不管陸家人是多極品,冷香蓮吊死多蹊蹺,這一刻,兩個孩子無助倉惶的放聲大哭都是令人動容的。
季然原本一口氣湧上喉嚨,愣是給嚥了回去。看著兩個孩子,不忍的嘆了口氣,沒跟陸家人爭執,只等掌櫃去請官差。
不過季然也朝陸家人堆兒裡掃了一眼,大人孩子全都在,就差陸長遠一個。這事兒少不得陸長遠慫恿,就算他不親自現身,季然也猜得到。
不說別的,那天在鎮上,陸長遠看孩子的神色就暗藏了算計。
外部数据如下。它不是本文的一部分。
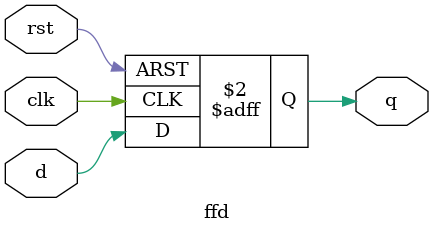
<source format=v>
module ffd(rst,clk,d,q);
input rst,clk,d;
output reg q;

always@(posedge clk, posedge rst) begin
	if(rst) q<=1'b0;
	else
		q<=d;
	
end

endmodule

</source>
當時就知道他不安好心,還暗防明防,戒備數日,沒想到,最終卻出了這麼件人命關天的大事兒。
還故意慫恿瘋子吊死在這,心思之惡毒可見一般。
季然對陸家人已經不止是厭惡至極了,簡直恨不得天上劈下幾道驚雷,把這群極品奇葩的妖孽給收了。不過,等李貴那邊事成,這家人就該倒楣了,之前不揭發,一來是讓陶沅掣肘陸家無暇作妖,二來便是為了坐實他們窩藏通緝要犯的罪名,到時候大禍臨頭,看他們還鬧不鬧的起來。